Del 1475 è l'altare di san Girolamo nella chiesa di Santa Maria Maggiore. Tra il 1471 e il 1484, di ritorno a Roma, con l'aiuto di Andrea Bregno e di Giovanni Dalmata realizzò la transenna marmorea e la Cantoria nella Cappella Sistina. Nella cattedrale di Colle di Val d'Elsa ha eseguito il tabernacolo dove si conserva uno dei chiodi serviti, secondo la tradizione, per la crocifissione di Cristo. A lui è attribuito anche un tabernacolo con Madonna sulla facciata del Palazzo Martelli a Firenze.

È sepolto nella chiesa fiorentina di Sant'Ambrogio, dove aveva lavorato al tabernacolo della Cappella del Miracolo del Sacramento tra il 1482 e il 1484, anno in cui morì.

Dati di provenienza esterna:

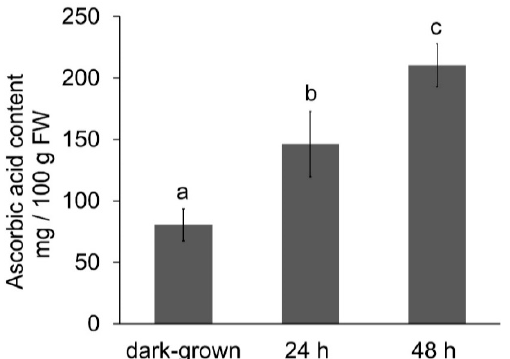
Figure 3. Ascorbic acid (AA) content in dark-grown chia microgreens and microgreens after exposure to light for 24 and 48 h. Data represent mean values from three experiments with five replicates (n = 15). The error bars show standard deviation (SD). Different letters signify values that are statistically different at p ≤ 0.05 according to Fisher’s LSD test.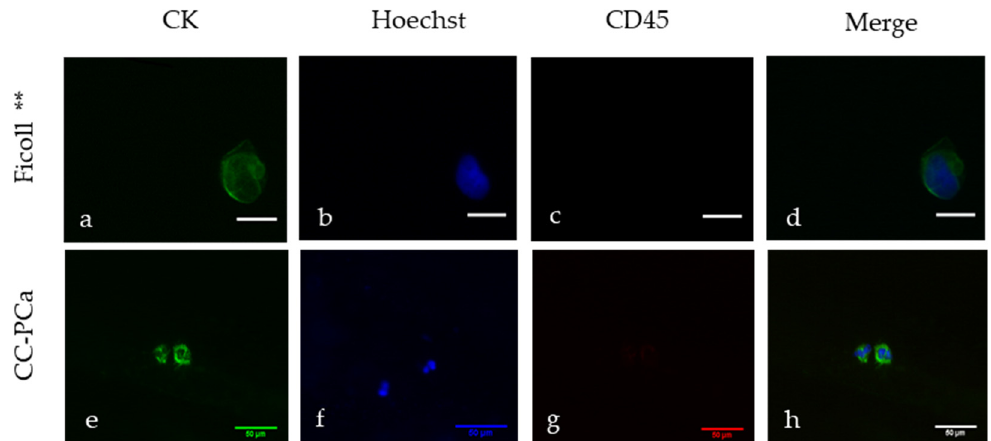
Figure 4. Representative CTC images ( a , e ) and negative leukocyte staining ( c , g ) from selected patients of our cohorts collected by Ficoll ** ( a – d ) and CC-PCa ( e – h ). CTCs were defined as cells with positive staining for CK ( a , e ) but negative staining for CD45 ( c , g ). Hoechst staining showed the presence of cell nucleoli ( b , f ). The scale bars indicate 20 µ m, and cells were scanned at a magnification of 63.3 × ( a – d ). The scale bars indicate 50 µ m, and the cells were scanned at a magnification of 20 × ( e – h ). Merge images are presented in ( d , h ).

Giorgio Vasari ne diede un giudizio non positivo, indicandolo tra quelli che avevano abbandonato lo studio della natura per prediligere la "maniera" dei grandi maestri senza superarli. Oggi tale valutazione è stata fortemente ridimensionata, grazie al riordino delle date nella cronologia dell'opera dello scultore e alla constatazione del contesto culturale in cui Vasari scrisse, in cui era già stato superato il Rinascimento.